Veiled (Ada Palomino 1)
Page 51
“Ada,” she says softly, almost like a whine. “I’m not sure what you want me to say.”
“That you believe me,” I implore. My voice is shaking and I’m surprised that so much is riding on her simple—or not so simple—belief in me.
She runs her hand over her face, as if lifting away a veil. “But I don’t,” she says bluntly. “I can’t. You’re . . . you’re either a terrible friend Ada or you need help. From a professional.”
Her words hurt more than I thought they would. Puncture wounds all around my heart. “But I’m telling the truth.”
“Then your truth is fucked up. Ghosts are real? Your mother died because she was possessed by a demon? Jesus Christ, at least try and have some respect for your mother’s death instead of making up a story.”
“It’s not a story!” I cry out. “It happened. I had to tell you everything, I had to be honest. It’s been killing me for years having the burden of all of this, to keep it all inside.”
“And what did you think I’d say when you told me?”
My mouth shuts, for a moment, lips clamped hard together until I can feel like blood run out of them. “I thought you’d believe me. Because you’re my best friend. You know I’d never lie to you, Amy.”
Her eyes narrow for a moment. “Never lie? Apparently you have been. You just said so yourself. All this time you’ve been thinking you’re seeing ghosts, that your whole damn family is haunted. You’ve kept this to yourself, away from us. Why tell me now?”

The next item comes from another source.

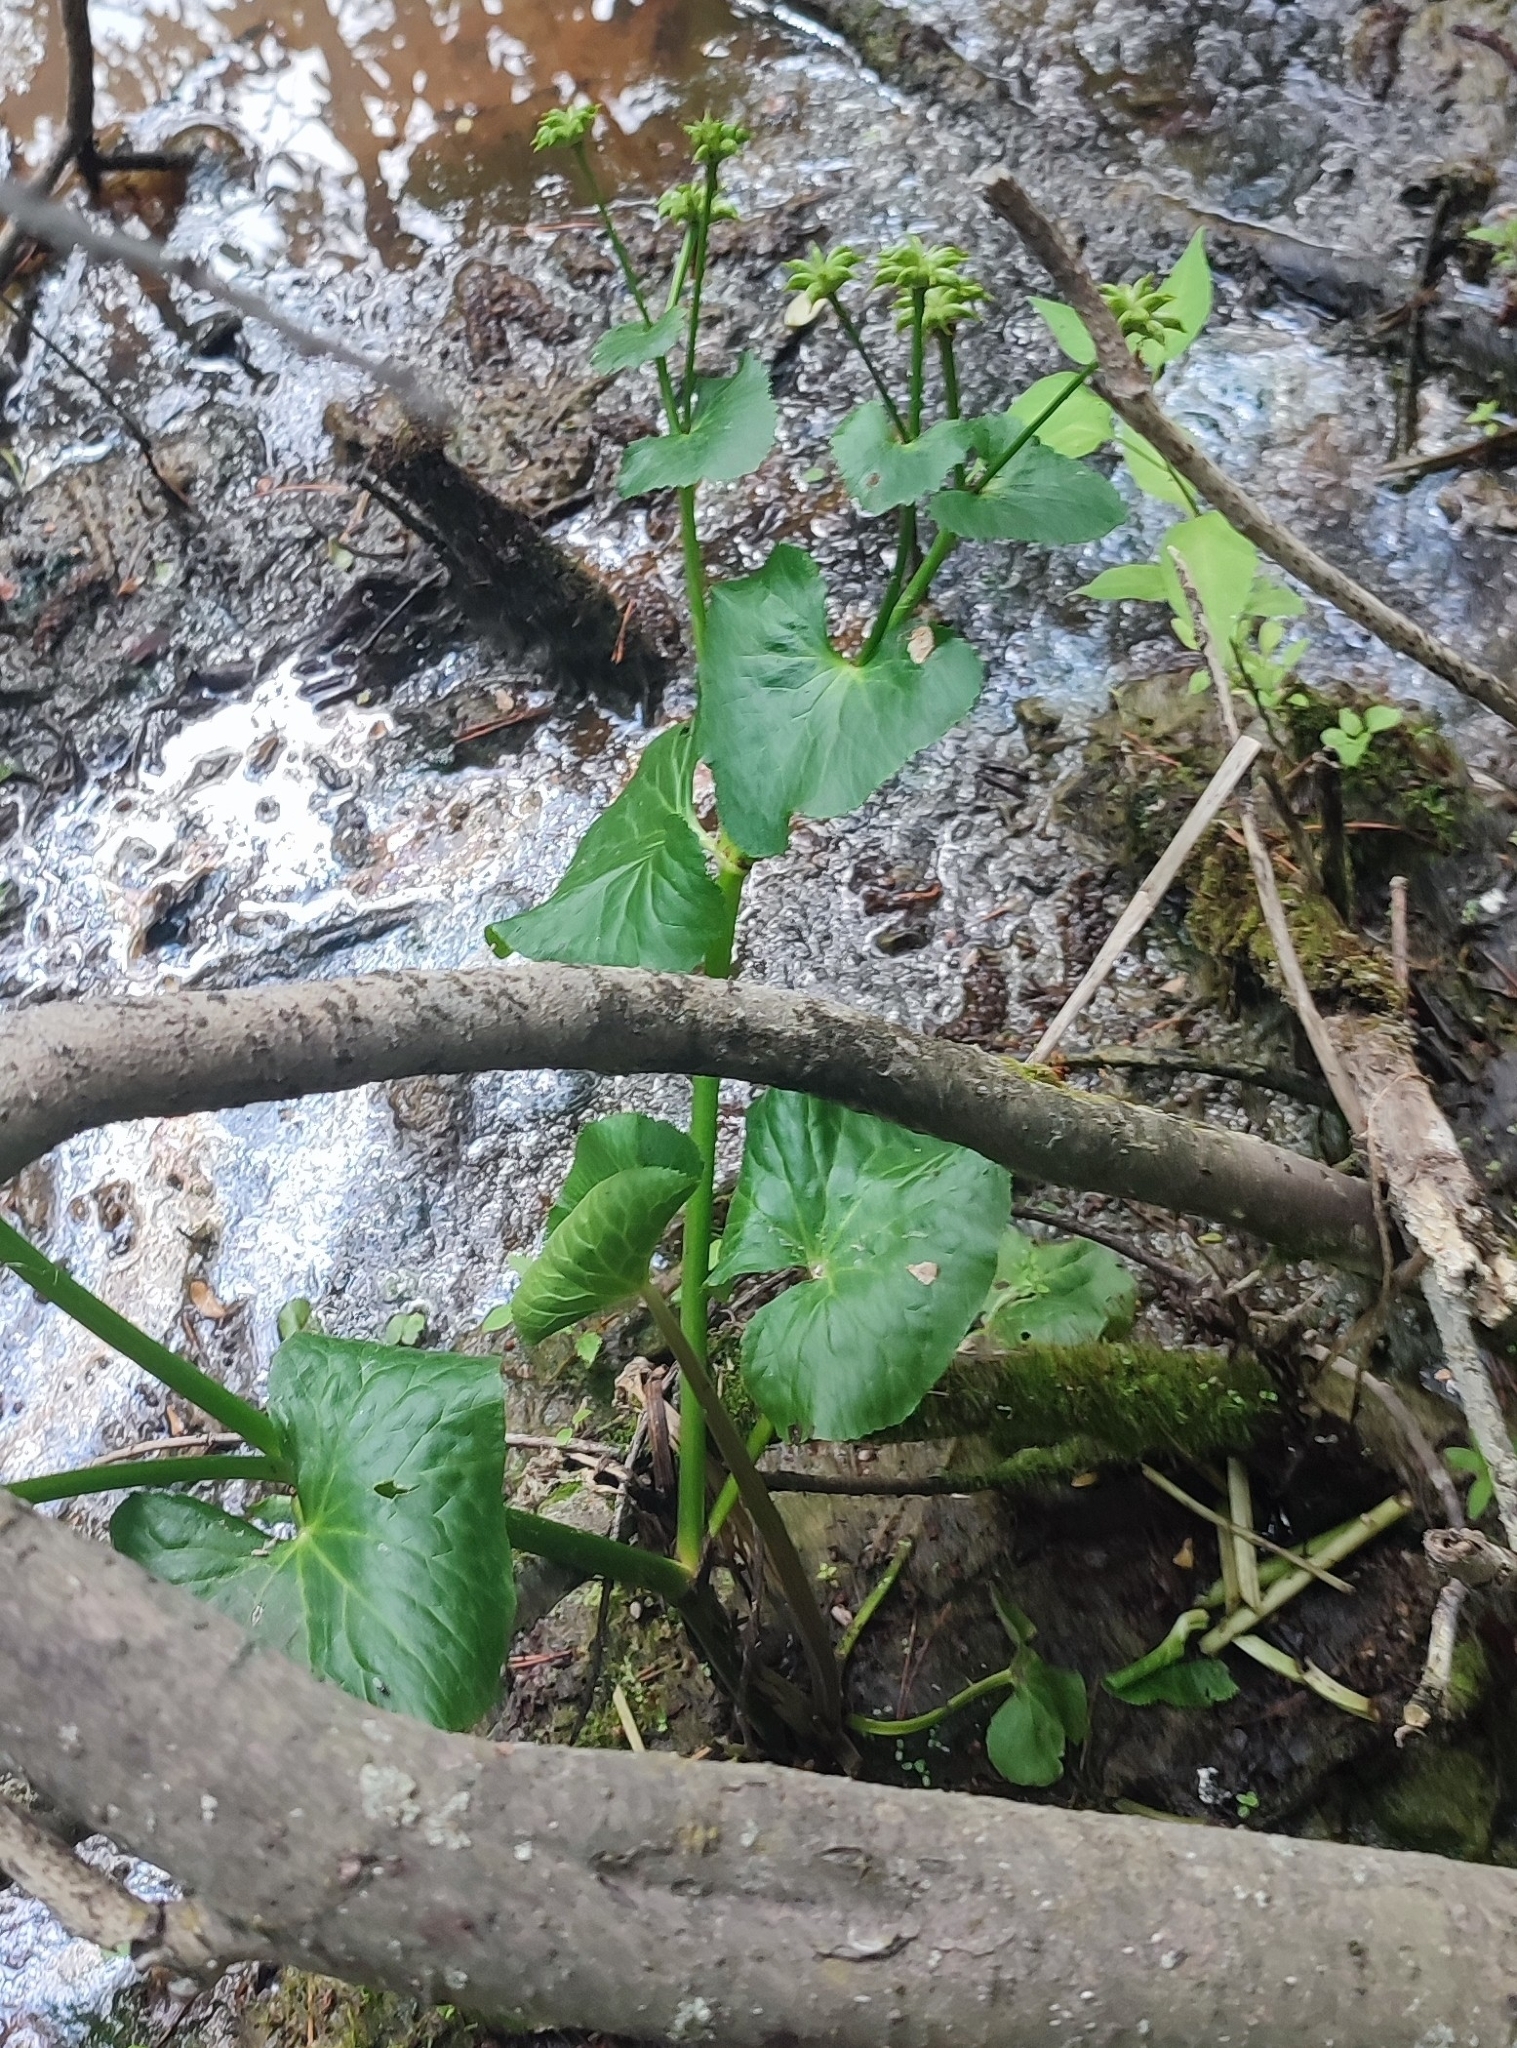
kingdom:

“Because I have to,” I manage to say, looking down at the concert tickets in my hand that I’ve absently taken out of my purse on the walk over. “What’s happened before, it’s only going to get worse. It is getting worse. And I’m going to need your support. I’m not asking you to do anything except just stay my friend and believe me.”
I search her eyes, begging for her to see my sincerity, to see the sanity I can only hope is there.
“Ada,” she says flatly and it’s then that I know it’s all over, and just like you know when your boyfriend is about to give you the “talk,” I know that our relationship has crashed and burned around me. “I am your friend. I always will be. But you’re asking too much of me. I don’t believe in ghosts. I don’t believe in the supernatural or demons. And I know that even though that’s what you think is going on, that it’s not. I’ll help you get the help you need but you have to help yourself first.”
I can’t even speak. She doesn’t understand. Not even close.
She thinks I’m fucking insane.
God, I wish I were.
I wish this whole thing was something that could be fixed with high doses of anti-psychotics and a short-term stay at the hospital. If only.
“So that’s it,” I say weakly. “You don’t believe me. You think I’m sick in the head.”
“Grief does funny things to a person,” she says.
“Oh what the fuck do you know about grief,” I snap. It’s like I’ve been bound by an elastic band, unbeknownst to me, and with one sharp, painful snap my worry and fear has been replaced with anger. Vicious, rolling anger. “You get to sit there with your boyfriend and look down on me, ‘Oh poor fucking Ada, going through so much shit, will she ever be better?’ I see your pity, I know you wish I could just get over it, become the person I was before. Well guess what? The person I was before was no better. I still saw the unexplainable. And you still would have called me insane.”
She’s staring at me with wide eyes and I realize I’ve never yelled at her before. In fact, we’ve never even had a fight. I always thought it was because we got along so well, that it was a testament to our relationship. Now I realize it’s because she never really knew me and I never really knew her.
I definitely didn’t expect this to go this way.
“Look,” she says when she finds her voice and it comes out hard. Any sympathy gone. “You don’t make things easy on anyone. You’re difficult even when you’re pretending to be normal. You live in some bubble where it’s just you and no one else. Maybe your clothes, maybe your blog, sometimes your family. But it’s just you and it’s always been you. You’ve been shutting all of us out for years.”
“Yeah because I was afraid to tell you the truth!” I’m yelling now, raising my arms. Thunder trumpets again. “And I had a right to be afraid! You think I belong in a mental institution!”
“Anyone would think that!” she yells back. A few people heading for the security lines give us a look, a guy sniggers at the impending catfight. “Ask anyone here!” She gestures to the crowd, to the stage where the band has started up playing again. “They’d all agree with me. Ada,” she grabs my arm, “you’re not well. And the sooner you come to terms with that, stop hiding from it, stop blaming it away, the sooner that everything will go back to normal.”